I clearly have not been doing my job—I spent the week buried in DVD and Blu-ray releases for my day job at MSN Videodrone and have seen almost nothing screening over the weekend. Almost.
Black Venus, Abdellatif Kechiche’s devastating dramatization of the true story of Saartjie “Sarah” Baartman, a black South African woman whose unusual physiological attributes were put on display as the “Hottentot Venus” in early 19th century London and Paris, is a powerful and provocative film. Kechiche observes her exploitation in freak show performances in which she, ostensibly, is a partner in (“I have a contract,” is one of the few things the largely silent woman voices in the film) but ultimately is at the mercy of the sexual and racial stereotypes of savagery and primitiveness that the white “ringmasters” of her show-biz partnership insist she portray in their burlesques. Kathleen Murphy does the film more justice than I possibly could: ” I am on the side of this French-Moroccan filmmaker, an immigrant artist who knows the sharp edge of living between cultures.”
Plays Sunday, May 29, 8:30pm at the Egyptian.
The event of the weekend is the Special Presentation showing of Raul Ruiz’s nearly 4 ½-hour Mysteries of Lisbon, a film of exquisite elegance that begins with an orphan boy in a Catholic boarding school searching for his identity (“They all had surnames: five, six, even more. I had just Joao.”). They have many names, we discover, and some of them titles, their rank becoming their identity. But others have also recreated themselves, through marriage or money or status purchased with fortune and power, and the biggest mystery is the protective priest who watches over Joao. As the boy’s ancestry unfolds in a magnificent tapestry of flashbacks that slowly weave a portrait out of dozens of characters and stories, so does the story of the quietly driven Father Dinis (Adriano Luz), which is inextricably tied to the boy’s past.
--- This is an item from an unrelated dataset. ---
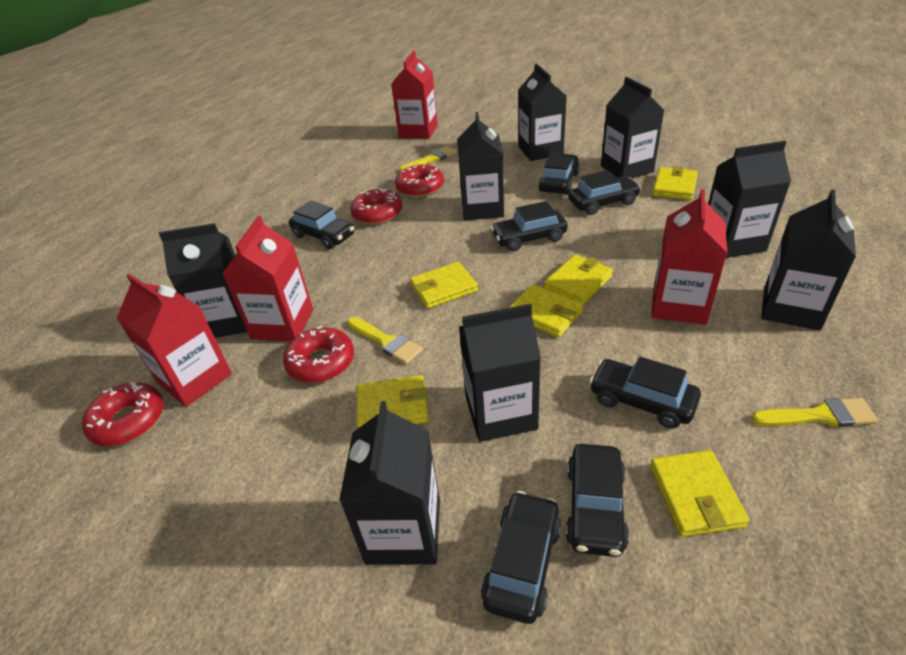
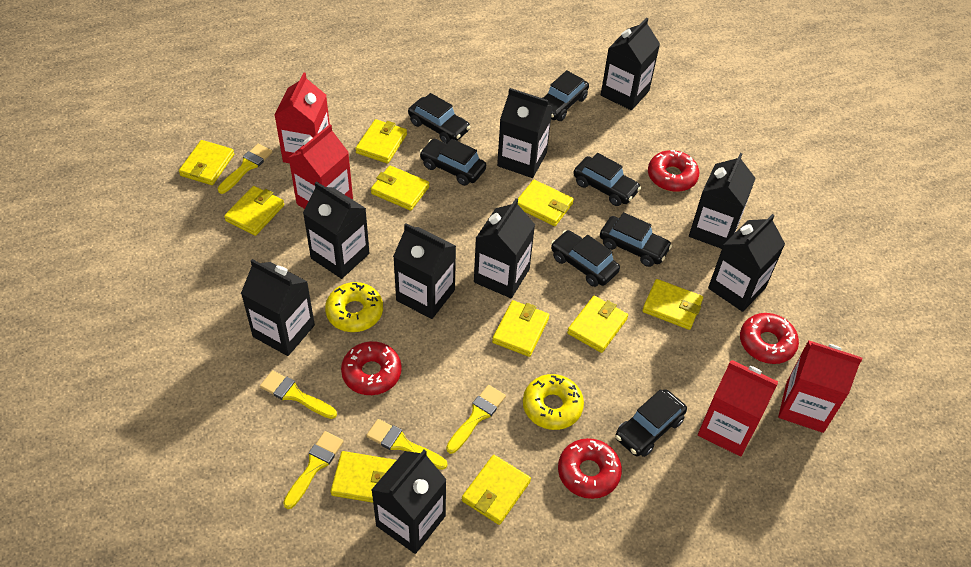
black carton: [159,223,247,338] [339,401,440,565] [457,112,504,220] [459,304,541,442] [518,64,567,161] [601,77,664,179] [708,141,791,258] [761,190,856,331] = 8 -> [241,259,315,356] [303,181,369,279] [371,450,447,554] [393,223,456,319] [474,198,535,298] [497,88,553,178] [601,17,660,110] [689,153,756,249] [708,214,785,312] = 9
yellow brush: [347,317,423,364] [400,146,457,171] [751,398,878,427] = 3 -> [217,144,272,194] [260,370,337,419] [283,431,344,509] [366,419,447,470] [446,385,506,454] = 5
yellow donut: none = 0 -> [325,282,383,332] [523,374,584,430] = 2
yellow wallet: [357,375,429,428] [410,262,478,309] [509,284,583,337] [544,255,613,304] [650,450,749,537] [652,166,698,200] = 6 -> [179,140,234,185] [224,186,284,236] [331,451,396,503] [355,119,407,163] [371,165,429,211] [462,455,531,525] [492,300,549,357] [518,180,574,226] [567,296,628,353] [642,279,703,330] = 10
Chilean-born Ruiz is a director whose love of storytelling and narrative play is often more engaging than the films themselves but with Mysteries of Lisbon, an epic based on a classic Portuguese novel (one yet untranslated into English), his engagement with the characters and their defining stories guides his direction, and his graceful camerawork and unerring eye for images both classical (like paintings in a cinematic frame) and fluid (his camera moves with purpose and grace) are in the service of the trajectories of the characters. I saw the film at another festival in late 2010 and have been dying to see it again in all its exquisite grace. Thanks, SIFF, for the opportunity.
Plays Saturday, May 28, 1pm at Egyptian
Calling All Shorts – SIFF Cinema becomes the home of ShortsFest over Memorial Day weekend. It’s a festival within a festival: 15 programs of short films over four days, opening on Friday, May 27 with the 7pm “Shortsfest Opening Night” program and concluding in Monday, May 30 with the “Shortfest Closing Night” program at 6:30pm.